- EXERCISE AIM
In the entries below, copy the lines beginning with the one that contains "left elbow: (439, 256, -26)" and ending with the one that contains "right hip: (170, 143, 5)", including both, with no changes. Leave the pictures out of your copy.

- DATA FOR REVIEW
****************

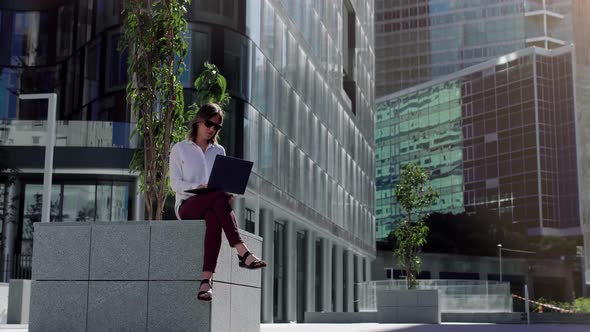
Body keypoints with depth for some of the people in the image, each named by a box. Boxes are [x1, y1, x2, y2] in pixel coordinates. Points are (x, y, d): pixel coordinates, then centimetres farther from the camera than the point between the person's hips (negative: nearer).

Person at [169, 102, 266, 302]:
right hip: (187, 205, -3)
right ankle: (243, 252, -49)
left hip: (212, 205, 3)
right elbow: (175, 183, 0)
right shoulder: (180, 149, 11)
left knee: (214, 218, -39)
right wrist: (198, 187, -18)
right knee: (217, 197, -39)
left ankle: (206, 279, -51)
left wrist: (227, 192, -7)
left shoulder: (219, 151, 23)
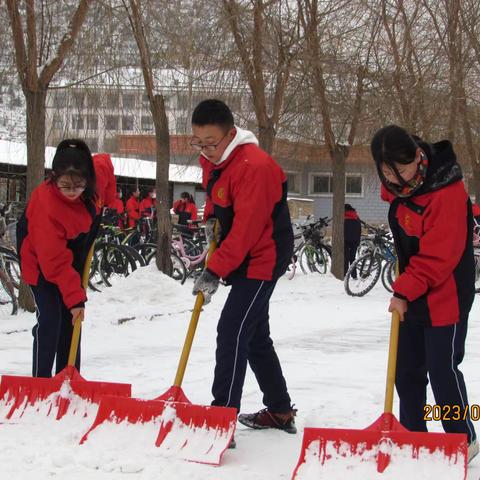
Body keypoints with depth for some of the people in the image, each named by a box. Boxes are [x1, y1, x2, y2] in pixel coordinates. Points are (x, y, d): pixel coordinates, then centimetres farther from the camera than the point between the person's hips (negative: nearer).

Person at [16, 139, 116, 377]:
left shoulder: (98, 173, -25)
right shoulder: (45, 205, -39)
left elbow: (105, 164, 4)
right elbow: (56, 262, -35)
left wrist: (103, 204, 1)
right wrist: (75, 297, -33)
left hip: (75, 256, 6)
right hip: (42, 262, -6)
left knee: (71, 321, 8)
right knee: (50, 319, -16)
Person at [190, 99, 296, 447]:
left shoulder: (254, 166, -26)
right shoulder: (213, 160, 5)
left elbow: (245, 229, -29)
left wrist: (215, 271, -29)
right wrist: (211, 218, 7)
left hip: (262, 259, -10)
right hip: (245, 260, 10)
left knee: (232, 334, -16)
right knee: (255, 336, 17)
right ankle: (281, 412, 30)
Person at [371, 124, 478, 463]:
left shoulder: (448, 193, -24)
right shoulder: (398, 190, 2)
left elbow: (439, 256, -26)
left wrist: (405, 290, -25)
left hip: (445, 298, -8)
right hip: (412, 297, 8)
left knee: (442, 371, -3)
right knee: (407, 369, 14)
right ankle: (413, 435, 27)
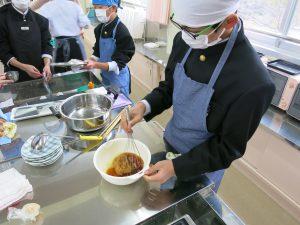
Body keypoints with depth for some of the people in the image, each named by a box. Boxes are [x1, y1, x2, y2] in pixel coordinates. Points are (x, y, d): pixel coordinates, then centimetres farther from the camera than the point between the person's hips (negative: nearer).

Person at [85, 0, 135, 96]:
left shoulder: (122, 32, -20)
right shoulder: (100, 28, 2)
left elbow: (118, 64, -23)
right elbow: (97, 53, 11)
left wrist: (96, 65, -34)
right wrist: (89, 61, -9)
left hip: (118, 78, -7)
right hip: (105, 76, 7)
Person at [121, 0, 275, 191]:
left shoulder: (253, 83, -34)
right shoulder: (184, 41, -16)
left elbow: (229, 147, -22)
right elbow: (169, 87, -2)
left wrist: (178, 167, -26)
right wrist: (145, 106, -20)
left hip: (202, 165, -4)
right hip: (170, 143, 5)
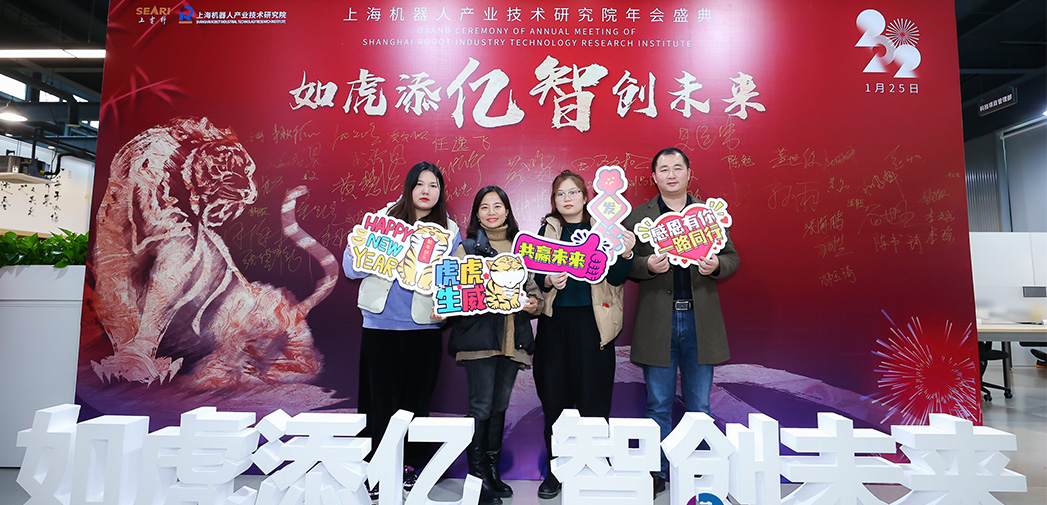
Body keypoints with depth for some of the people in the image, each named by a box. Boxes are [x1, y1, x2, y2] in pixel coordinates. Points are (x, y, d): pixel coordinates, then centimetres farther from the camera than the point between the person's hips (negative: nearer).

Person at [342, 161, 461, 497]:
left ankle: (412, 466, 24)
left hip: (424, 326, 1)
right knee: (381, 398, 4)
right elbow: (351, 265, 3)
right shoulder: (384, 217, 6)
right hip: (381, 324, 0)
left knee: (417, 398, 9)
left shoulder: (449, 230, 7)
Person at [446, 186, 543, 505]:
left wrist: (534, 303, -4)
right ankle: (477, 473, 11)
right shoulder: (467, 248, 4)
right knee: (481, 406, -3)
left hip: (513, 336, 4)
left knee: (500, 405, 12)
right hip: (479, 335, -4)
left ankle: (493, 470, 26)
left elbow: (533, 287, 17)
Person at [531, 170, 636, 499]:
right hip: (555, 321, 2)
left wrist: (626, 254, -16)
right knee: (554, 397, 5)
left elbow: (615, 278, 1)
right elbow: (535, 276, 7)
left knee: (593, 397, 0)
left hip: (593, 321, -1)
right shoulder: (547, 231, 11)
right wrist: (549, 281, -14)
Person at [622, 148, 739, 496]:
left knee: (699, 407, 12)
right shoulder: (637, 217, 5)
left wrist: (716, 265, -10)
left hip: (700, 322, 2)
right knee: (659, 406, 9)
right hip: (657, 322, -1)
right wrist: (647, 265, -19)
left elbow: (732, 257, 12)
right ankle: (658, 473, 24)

****************

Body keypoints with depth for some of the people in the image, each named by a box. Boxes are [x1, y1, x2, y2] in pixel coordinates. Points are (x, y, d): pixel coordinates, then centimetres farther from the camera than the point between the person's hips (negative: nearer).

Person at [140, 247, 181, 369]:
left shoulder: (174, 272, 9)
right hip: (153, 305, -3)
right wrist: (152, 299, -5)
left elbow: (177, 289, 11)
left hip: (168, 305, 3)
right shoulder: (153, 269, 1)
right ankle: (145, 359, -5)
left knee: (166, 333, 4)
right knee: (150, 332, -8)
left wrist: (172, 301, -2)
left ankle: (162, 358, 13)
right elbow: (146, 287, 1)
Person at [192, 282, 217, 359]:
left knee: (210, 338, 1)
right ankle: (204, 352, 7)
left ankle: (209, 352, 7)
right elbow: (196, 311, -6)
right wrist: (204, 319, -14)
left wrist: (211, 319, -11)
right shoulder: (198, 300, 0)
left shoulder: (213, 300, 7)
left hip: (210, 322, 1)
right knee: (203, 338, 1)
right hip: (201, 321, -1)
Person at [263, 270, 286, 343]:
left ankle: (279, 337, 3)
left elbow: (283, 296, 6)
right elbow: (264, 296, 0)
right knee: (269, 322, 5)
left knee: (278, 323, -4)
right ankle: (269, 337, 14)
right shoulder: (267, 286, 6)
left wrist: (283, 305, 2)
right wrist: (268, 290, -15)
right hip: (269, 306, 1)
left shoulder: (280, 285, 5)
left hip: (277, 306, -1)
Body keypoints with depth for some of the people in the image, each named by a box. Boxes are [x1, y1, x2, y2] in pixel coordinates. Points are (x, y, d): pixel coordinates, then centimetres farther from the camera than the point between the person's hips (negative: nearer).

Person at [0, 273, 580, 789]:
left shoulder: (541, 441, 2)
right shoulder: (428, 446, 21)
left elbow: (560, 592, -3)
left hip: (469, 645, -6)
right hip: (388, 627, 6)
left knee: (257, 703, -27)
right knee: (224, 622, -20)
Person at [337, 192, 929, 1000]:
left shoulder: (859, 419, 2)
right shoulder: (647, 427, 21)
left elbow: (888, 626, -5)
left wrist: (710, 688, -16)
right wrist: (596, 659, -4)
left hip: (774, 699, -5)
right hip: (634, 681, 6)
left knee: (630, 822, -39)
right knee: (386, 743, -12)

****************

- SOLUTION
left elbow: (439, 256, -26)
left wrist: (405, 290, -25)
left hip: (445, 298, -8)
right hip: (412, 297, 8)
left knee: (442, 371, -3)
right knee: (407, 369, 14)
right ankle: (413, 435, 27)
Body keypoints with depth for some of the people in the image, each named by a box. Boxes are [x1, y1, x2, y2] in pixel coordinates. Points are (x, y, d): pixel coordinates, then centimetres farther from the camera than the point between the person's hips (negative: nearer).

Person at [85, 0, 135, 96]:
left shoulder: (122, 32, -20)
right shoulder: (100, 28, 2)
left elbow: (118, 64, -23)
right elbow: (97, 53, 11)
left wrist: (96, 65, -34)
right wrist: (89, 61, -9)
left hip: (118, 78, -7)
right hip: (105, 76, 7)
Person at [121, 0, 275, 191]:
left shoulder: (253, 83, -34)
right shoulder: (184, 41, -16)
left elbow: (229, 147, -22)
right elbow: (169, 87, -2)
left wrist: (178, 167, -26)
right wrist: (145, 106, -20)
left hip: (202, 165, -4)
right hip: (170, 143, 5)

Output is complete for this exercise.